Required work:
Search the listing below for the string "center" and show each line that contains it.
Start of Data segment
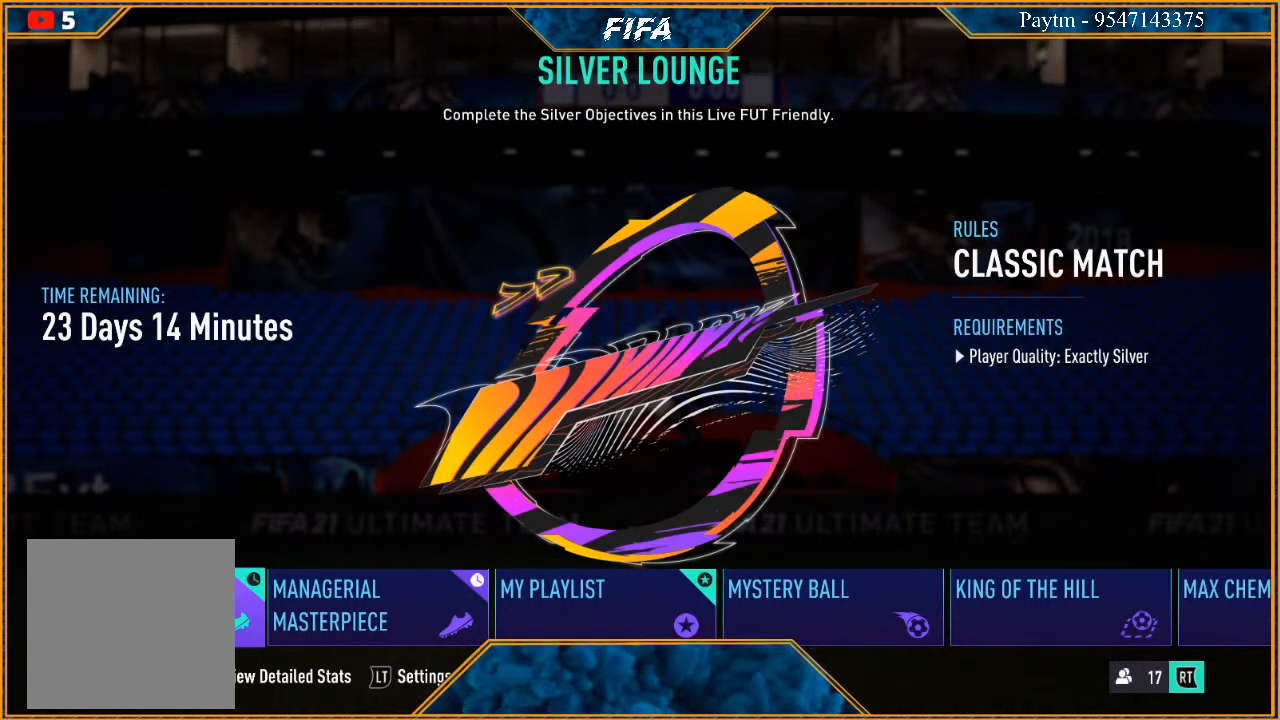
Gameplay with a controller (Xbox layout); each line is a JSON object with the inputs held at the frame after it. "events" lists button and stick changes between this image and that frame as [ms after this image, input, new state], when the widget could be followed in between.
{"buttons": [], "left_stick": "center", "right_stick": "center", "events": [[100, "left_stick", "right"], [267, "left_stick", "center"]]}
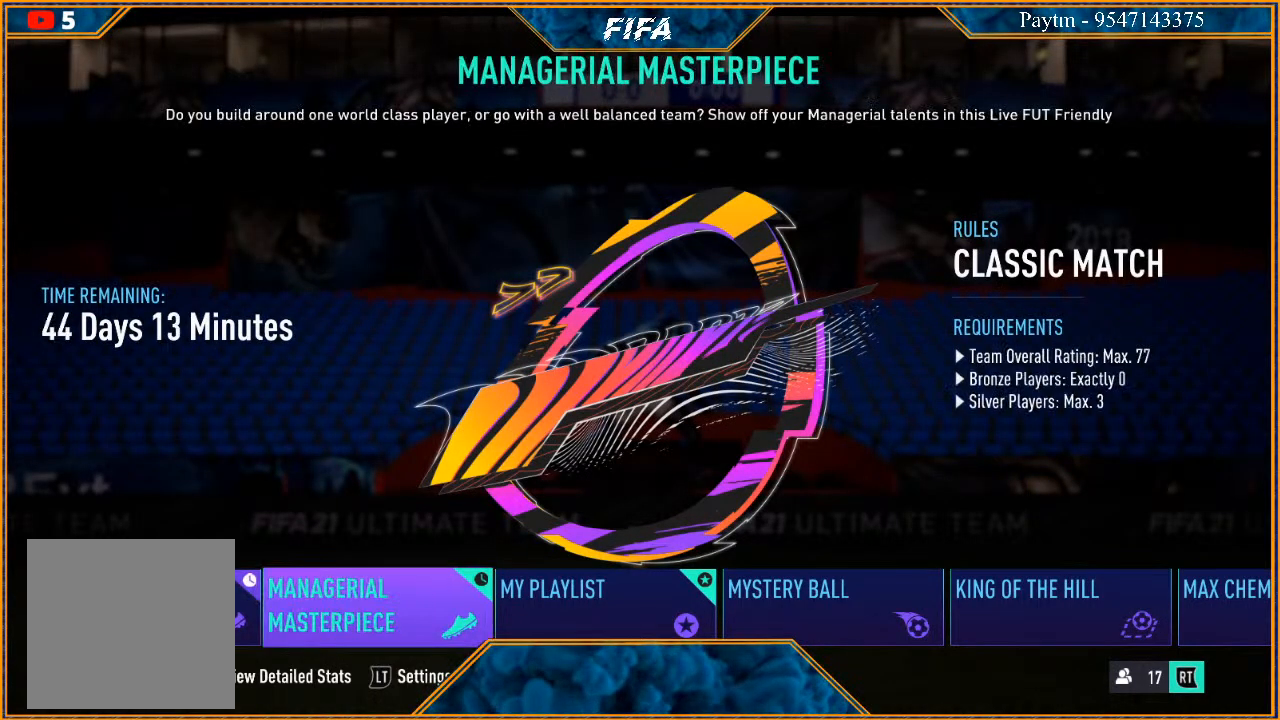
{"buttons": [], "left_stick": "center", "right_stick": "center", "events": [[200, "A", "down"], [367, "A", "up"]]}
End of Data segment
Solution:
{"buttons": [], "left_stick": "center", "right_stick": "center", "events": [[100, "left_stick", "right"], [267, "left_stick", "center"]]}
{"buttons": [], "left_stick": "center", "right_stick": "center", "events": [[200, "A", "down"], [367, "A", "up"]]}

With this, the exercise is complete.